I'm not a hipster, at least I don't think I am, yet for some reason I bought a Polaroid instant camera on eBay, and I love it.
I've owned and used Polaroids before, around 30 years ago when everybody had one. It was magic back then, and to some degree it's still magic in this age of instant digital gratification.
The model I purchased was the iconic SX-70. Mine has the sonar autofocus on board which impacts the compact nature of the camera over the original model. The inclusion of the add on is a reminder of the innovation and engineering needed to accomplish something we take for granted today.
I was lucky to receive a working SX-70 in good condition. Don't let the silver case fool you - it's really just metalised plastic with a high quality finish. To complete the up-market image, the SX-70 is finished with leather inserts.
The story behind the SX70 can be found in an excellent article by writer and Polaroid enthusiast Harry McCracken. Simplified, Edwin Land, one of the co-founders of the Polaroid company, undertook to engineer an instant camera that could 'pop-up' from flat and still retain the advantages of instant film while also introducing the classic eject mechanism that personifies Polaroid instant cameras. More images of the camera can be found its Wikipedia entry.
Indeed, the origami nature of the camera reveals itself when you first expand it from flat. With the film inserted, the next frame to be exposed sits facing upwards. Inside the rear of the bellows is a mirror that projects the scene taken in from the lens onto the plane of the film. The frame is then ejected out the front of the camera, forcing it through a pair of rollers that distribute the developing chemicals over the surface of the exposed photo.
It's an enticing ballet of electronics, motors and chemicals to get the finished result, so much more involving than reeling of photos at 10fps on your iPhone.
Instant film production at Polaroid was an early casualty of digital photography, quickly making the cameras themselves obsolete. Recent efforts by a company called the Impossible Project have been largely successful at re-engineering the format and offering enthusiasts the opportunity to resurrect some vintage hardware.

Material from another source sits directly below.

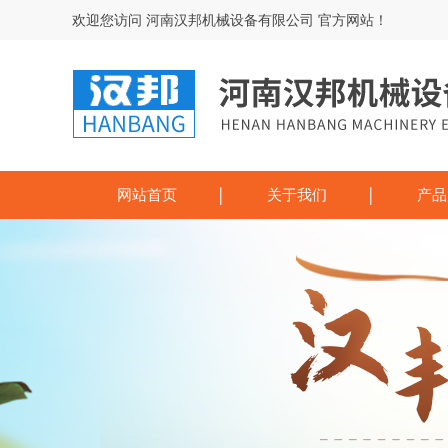
欢迎您访问 河南汉邦机械设备有限公司 官方网站！
网站首页
关于我们
产品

This comes at a cost however. Polaroid film was always expensive, but the later cameras became more inexpensive) and Impossible film is no exception today costing 17GBP for just 8 exposures.
The upshot of this expense is that each and every shot has to be considered carefully. No pictures of the cat, a dinner plate or a cloud. That said, catching a photo with an instant camera somehow exemplifies the freezing of time that a photo represents, more so than a snap on a phone camera. It's a record of maybe the special lengths one might go to to capture a scene as opposed to the often random and off the cuff images taken digitally.
In this respect, armed with an instant camera, there is a tendency to seek the perfect moment, knowing that down the line, that photo can be remembered for what it is, a snapshot in time created by the analogue stuff of optics, motors and chemicals, and is all the more remarkable for that.